What you should do: Your answer is to be every line of the material that includes the string "depth".

---------- Extracted entries ----------

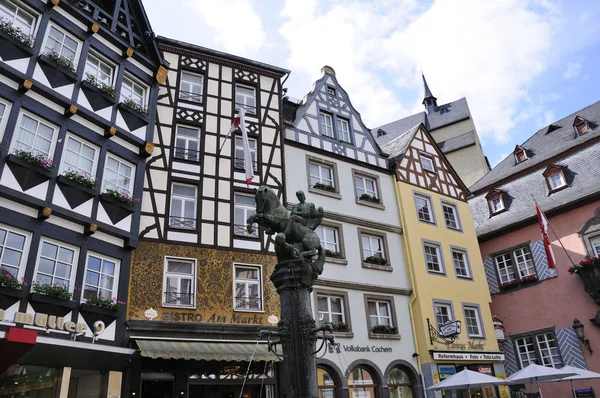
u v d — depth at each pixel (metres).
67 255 12.45
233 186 16.91
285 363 7.56
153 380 13.65
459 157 40.88
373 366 17.16
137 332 13.34
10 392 10.72
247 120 18.48
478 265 22.77
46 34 13.65
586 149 24.62
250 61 19.41
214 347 13.88
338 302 17.73
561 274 22.59
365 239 19.73
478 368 20.16
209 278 15.13
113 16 15.95
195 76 18.42
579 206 22.75
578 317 21.53
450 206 23.41
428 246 21.28
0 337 10.21
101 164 13.92
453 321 18.50
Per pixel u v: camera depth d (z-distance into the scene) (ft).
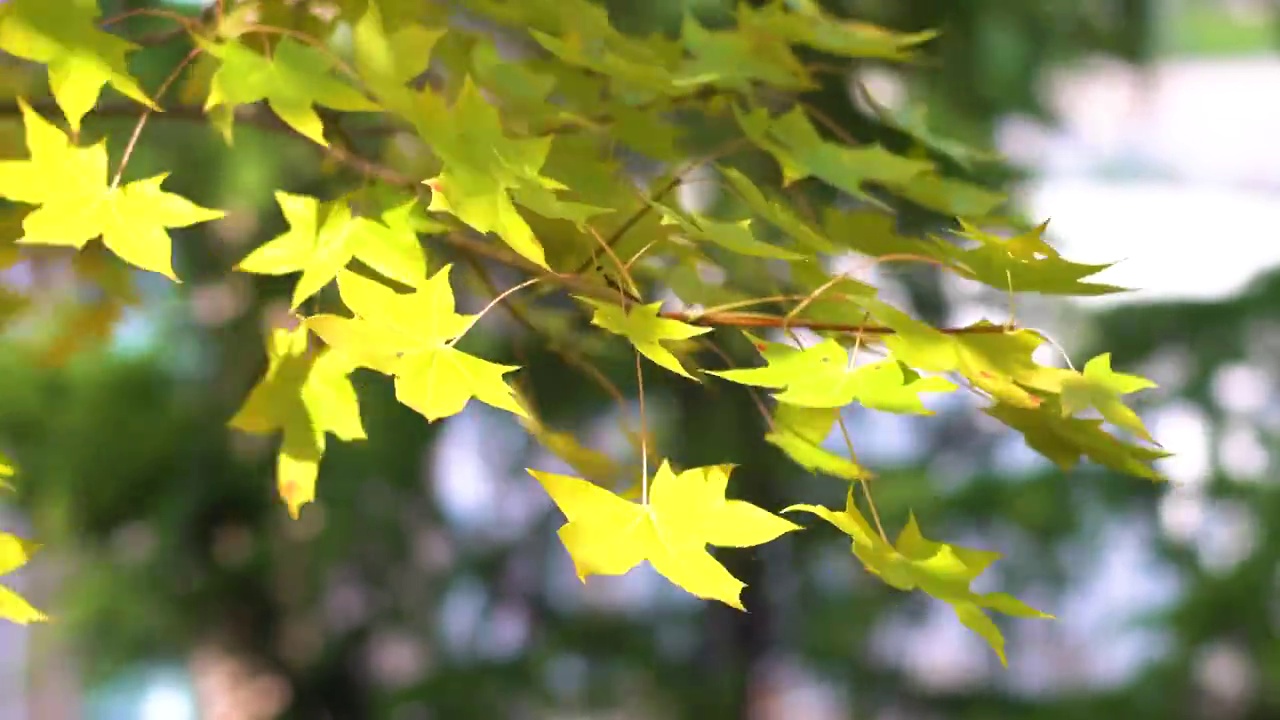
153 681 14.80
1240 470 13.17
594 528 5.68
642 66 6.14
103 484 12.25
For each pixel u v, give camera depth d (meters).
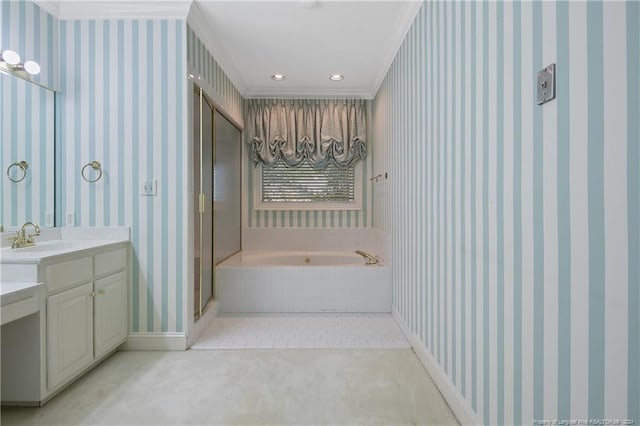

----------

Exercise output:
u v d — depth at each pixel (metres).
Per pixel u v: camera depth d (z-distance into the scene) (ft).
For each pixel u v, give camera depth d (meters).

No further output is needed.